As we both know in many cases we are still in "pre-Plan A. I could tell you about a lot of these security issues but I have a greater respect for "loose lips sink ships" than I used to. As I fight to get known security solutions recognized I keep looking for that room where I can just shut the door with some responsible people and get the job done. That of of course would put responsibility before profit which is hard to do now a days. I look forward to Smart Grid Security East. Let find a place to shut the doors and talk about "Plan pre-A, A and B?"

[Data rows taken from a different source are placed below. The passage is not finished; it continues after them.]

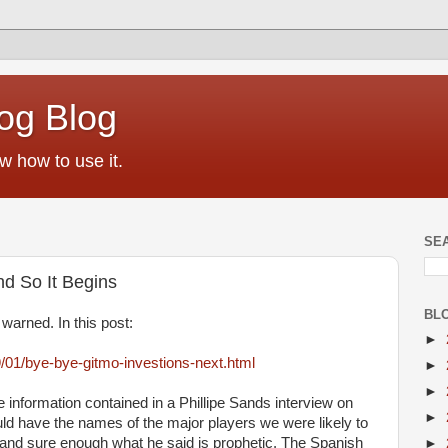
og Blog
w how to use it.
SE
nd So It Begins
BL
warned. In this post:
►
9/01/bye-bye-gitmo-investions-next.html
►
►
 information contained in a Phillipe Sands interview on
►
uld have the names of the major players we were likely to
 and sure enough what he said is prophetic. The Spanish
►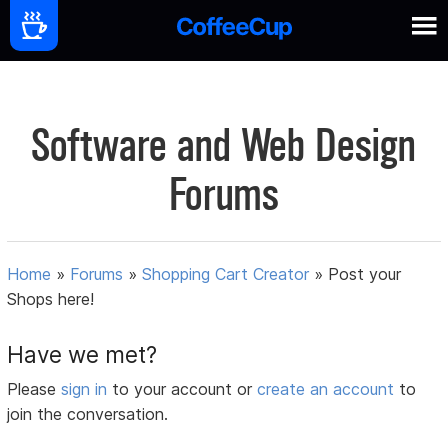
Software and Web Design
Forums
Home
»
Forums
»
Shopping Cart Creator
»
Post your
Shops here!
Have we met?
Please
sign in
to your account or
create an account
to
join the conversation.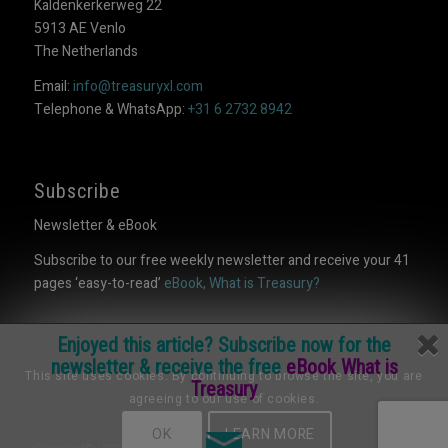
Kaldenkerkerweg 22
5913 AE Venlo
The Netherlands
Email:
info@treasuryxl.com
Telephone & WhatsApp:
+31 6 2732 8942
Subscribe
Newsletter & eBook
Subscribe to our free weekly newsletter and receive your 41
pages ‘easy-to-read’
eBook, What is Treasury?
Enjoyed this article? Subscribe now for the
newsletter & receive the free
eBook What is
This site uses cookies. By continuing to browse the site, you are
Treasury
agreeing to our use of cookies.
OK
LEARN MORE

Hazen Valliant-Saunders said...

The real way to have a good plan B is to ensure that all of your minorities are kept happy, that way they won't revolt and leak informaiton. Or make real sure that they are on board with the political culture of your organization.

Larry said...

Hazen,

Let me give you an example how the US "kept minorities happy." My daughter served her US Naval deployment by working in a country in Africa making sure pirates did steal food from ships coming into port. If that food didn't get there it would starve the surrounding counties for months and some times years. This is just one of many good things done by the US in trying to keep the whole world of happy. Lets see if WikiLeaks this.

GraniteKey said...

Hazen,

I do not believe the level of happiness among minorities has any more bearing on information leaking than any of a number of other reasons. Greed, thrills, and general stupidity probably lead to more leaks than anything else. There are plenty of non-minority status people who are unhappy as well. I also do not see how this is an effective Plan B. If Plan A (protecting confidentiality in this case) fails, then how does making the minorities feel happy rectify the damage caused by information leaks? If anything, you are offering an additional layer to Plan A, and I doubt the effectiveness of it.

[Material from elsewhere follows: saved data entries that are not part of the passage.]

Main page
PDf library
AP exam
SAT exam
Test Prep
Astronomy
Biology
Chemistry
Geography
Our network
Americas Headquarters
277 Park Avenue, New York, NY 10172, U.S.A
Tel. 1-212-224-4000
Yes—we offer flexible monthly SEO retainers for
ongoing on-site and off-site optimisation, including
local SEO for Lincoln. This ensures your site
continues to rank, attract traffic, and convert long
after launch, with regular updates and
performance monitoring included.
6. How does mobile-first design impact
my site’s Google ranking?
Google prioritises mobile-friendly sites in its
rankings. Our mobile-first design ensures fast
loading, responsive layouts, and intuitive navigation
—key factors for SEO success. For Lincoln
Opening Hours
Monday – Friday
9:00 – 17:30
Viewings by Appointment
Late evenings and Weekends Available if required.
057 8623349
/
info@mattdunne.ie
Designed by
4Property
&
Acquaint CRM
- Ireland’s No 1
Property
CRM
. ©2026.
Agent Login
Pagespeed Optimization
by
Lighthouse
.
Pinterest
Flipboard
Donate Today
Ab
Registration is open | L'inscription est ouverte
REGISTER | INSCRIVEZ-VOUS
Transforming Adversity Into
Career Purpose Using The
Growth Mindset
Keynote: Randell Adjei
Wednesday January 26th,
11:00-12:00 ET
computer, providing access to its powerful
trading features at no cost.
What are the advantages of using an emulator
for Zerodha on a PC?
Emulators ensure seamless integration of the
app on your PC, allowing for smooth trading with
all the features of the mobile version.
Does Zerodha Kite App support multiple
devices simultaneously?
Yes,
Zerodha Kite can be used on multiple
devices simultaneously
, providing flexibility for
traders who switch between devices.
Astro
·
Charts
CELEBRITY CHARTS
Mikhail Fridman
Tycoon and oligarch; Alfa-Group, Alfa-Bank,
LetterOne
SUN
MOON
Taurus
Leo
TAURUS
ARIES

Hazen Valliant-Saunders said...

Thanks for the post Larry;

Just as an example, he would not have been able to leak any information if the Two man rule was enforced.

And by Minorities, I mean minorities within the Ranks; both visible; cultural and any other divide you can think of. If you look at the change in stance in regards to "Don't Ask Don't Tell"; it's clear that if you don't appease your own first, they will appease themselves.